TEMPO.CO, Jakarta - Satuan Tugas Penanganan Hak Tagih Negara Dana Bantuan Likuiditas Bank Indonesia alias Satgas BLBI telah meminta salah satu obligor BLBI, Kaharudin Ongko, untuk mendatangi Kantor Kementerian Keuangan pada Selasa, 7 September 2021. Namun demikian, hingga Selasa malam, tak tampak kehadiran Kaharudin di Kantor Kemenkeu.
Ketua Satgas BLBI Rionald Silaban mengatakan Kaharudin Ongko sudah dua kali tidak memenuhi panggilan. Kaharudin tak lain adalah taipan dan mantan Wakil Komisaris PT Bank Umum Nasional (BUN). Pemanggilan Kaharudin diumumkan melalui surat kabar beberapa waktu lalu.
"Kalau sudah dipanggil lewat koran, artinya sudah dua kali tidak datang," kata Ketua Satgas BLBI Rionald Silaban saat ditemui di kantornya, Selasa, 7 September 2021.
Berdasarkan pengumuman Satgas BLBI, Kaharudin dipanggil untuk menyelesaikan hak tagih negara senilai Rp7,83 triliun dalam rangka PKPS (penyelesaian kewajiban pemegang saham) Bank Umum Nasional dan Rp 359,44 miliar dalam rangka PKPS Bank Arya Panduarta. Sehingga, total utang Kaharudin ke negara sebesar sekitar Rp 8,2 triliun.
Berdasarkan dokumen Penanganan Hak Tagih Negara Dana BLBI tanggal 15 April 2021yang beredar, utang Kaharudin dalam perkara PKPS Bank Umum Nasional per 31 Desember 2021 adalah sebesar Rp 7,83 triliun (recovery Rp 477,88 miliar).
Sebelumnya, penyelesaian kewajiban pemegang saham atau PKPS Bang Umum nasional atas nama Kaharudin Ongko dilakukan melalui master refinancing notes and issuance agreement atau MRNIA.

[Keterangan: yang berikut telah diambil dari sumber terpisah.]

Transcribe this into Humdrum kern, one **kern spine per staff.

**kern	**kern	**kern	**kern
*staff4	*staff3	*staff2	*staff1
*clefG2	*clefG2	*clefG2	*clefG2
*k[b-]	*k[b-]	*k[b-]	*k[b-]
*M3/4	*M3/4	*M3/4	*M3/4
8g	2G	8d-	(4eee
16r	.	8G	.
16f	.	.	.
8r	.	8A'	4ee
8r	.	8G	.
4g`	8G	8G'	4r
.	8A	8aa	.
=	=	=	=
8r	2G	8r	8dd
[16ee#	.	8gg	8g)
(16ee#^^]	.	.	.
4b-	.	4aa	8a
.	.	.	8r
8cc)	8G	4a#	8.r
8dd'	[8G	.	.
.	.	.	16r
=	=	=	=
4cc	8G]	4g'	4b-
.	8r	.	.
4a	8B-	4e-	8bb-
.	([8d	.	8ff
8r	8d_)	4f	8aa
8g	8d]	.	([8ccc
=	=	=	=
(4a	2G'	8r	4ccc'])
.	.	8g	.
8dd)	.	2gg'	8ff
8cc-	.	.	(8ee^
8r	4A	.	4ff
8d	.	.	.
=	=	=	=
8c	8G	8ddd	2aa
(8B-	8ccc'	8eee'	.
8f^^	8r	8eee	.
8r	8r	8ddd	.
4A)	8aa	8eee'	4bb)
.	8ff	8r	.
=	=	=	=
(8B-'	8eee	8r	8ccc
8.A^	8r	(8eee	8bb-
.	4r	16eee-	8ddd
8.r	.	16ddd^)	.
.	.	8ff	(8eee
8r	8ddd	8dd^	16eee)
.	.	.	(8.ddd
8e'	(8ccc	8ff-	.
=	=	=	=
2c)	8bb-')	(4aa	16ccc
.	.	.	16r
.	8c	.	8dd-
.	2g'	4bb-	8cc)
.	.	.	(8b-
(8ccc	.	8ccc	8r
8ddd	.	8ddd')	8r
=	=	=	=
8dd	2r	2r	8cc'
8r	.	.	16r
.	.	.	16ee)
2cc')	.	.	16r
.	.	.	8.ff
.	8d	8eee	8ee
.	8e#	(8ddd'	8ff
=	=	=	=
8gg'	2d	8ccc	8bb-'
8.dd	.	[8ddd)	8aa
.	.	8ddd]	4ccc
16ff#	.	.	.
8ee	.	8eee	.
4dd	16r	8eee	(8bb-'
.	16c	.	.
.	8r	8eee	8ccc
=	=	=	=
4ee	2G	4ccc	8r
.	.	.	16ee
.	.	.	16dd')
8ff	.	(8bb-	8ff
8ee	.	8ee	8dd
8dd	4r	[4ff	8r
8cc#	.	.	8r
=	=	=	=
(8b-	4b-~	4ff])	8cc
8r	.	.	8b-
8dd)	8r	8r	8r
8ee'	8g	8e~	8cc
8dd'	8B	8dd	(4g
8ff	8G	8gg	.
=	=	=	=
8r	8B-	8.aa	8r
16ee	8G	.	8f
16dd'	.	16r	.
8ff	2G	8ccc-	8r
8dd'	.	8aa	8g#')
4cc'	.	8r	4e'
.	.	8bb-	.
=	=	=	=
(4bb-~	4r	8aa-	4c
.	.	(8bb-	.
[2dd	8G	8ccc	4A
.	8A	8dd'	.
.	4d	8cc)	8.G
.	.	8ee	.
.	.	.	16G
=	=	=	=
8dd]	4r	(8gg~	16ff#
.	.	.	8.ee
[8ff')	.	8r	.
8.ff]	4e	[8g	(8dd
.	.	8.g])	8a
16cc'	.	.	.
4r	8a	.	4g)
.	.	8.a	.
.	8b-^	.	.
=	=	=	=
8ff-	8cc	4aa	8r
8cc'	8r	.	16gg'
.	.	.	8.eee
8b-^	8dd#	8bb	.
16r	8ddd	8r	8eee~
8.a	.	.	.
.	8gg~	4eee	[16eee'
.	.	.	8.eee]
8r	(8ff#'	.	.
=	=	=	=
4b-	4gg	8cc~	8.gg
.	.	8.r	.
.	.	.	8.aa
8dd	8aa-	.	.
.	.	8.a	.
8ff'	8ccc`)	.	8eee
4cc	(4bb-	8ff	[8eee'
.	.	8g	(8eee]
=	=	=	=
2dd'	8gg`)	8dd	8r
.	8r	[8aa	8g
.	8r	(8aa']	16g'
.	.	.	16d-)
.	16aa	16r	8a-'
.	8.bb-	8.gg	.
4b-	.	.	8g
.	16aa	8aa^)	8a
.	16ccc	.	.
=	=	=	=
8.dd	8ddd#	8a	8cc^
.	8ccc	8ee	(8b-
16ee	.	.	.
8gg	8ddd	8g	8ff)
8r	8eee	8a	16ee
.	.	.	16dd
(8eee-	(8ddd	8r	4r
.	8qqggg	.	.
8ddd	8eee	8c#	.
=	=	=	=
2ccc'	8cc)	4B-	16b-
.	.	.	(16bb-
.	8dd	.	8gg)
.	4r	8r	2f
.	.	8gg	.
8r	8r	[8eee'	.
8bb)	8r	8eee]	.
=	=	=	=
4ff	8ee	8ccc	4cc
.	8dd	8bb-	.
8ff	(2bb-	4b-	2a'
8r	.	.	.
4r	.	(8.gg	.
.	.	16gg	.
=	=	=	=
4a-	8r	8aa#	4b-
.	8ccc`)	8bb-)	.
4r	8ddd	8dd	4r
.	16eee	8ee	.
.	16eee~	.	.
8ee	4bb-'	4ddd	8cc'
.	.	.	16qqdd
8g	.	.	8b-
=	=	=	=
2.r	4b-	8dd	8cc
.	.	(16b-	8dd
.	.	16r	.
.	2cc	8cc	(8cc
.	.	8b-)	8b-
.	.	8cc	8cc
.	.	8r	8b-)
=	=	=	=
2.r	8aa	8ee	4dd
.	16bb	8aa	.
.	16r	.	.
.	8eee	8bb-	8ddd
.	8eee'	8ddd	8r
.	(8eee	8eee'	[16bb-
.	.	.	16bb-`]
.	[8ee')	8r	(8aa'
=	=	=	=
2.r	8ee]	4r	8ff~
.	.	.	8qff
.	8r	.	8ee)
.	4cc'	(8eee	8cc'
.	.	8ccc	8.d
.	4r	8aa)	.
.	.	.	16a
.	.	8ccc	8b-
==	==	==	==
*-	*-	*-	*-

MRNIA adalah perjanjian antara pemerintah melalui Badan Penyehatan Perbankan Nasional atau BPPN dengan pemegang saham dengan cara penyerahan aset. Aset diserahkan dari pemegang saham pengendali kepada BPPN yang nilainya lebih kecil dari jumlah kewajiban, disertai dengan jaminan pribadi sebesar nilai kewajiban yang harus diselesaikan pemegang saham.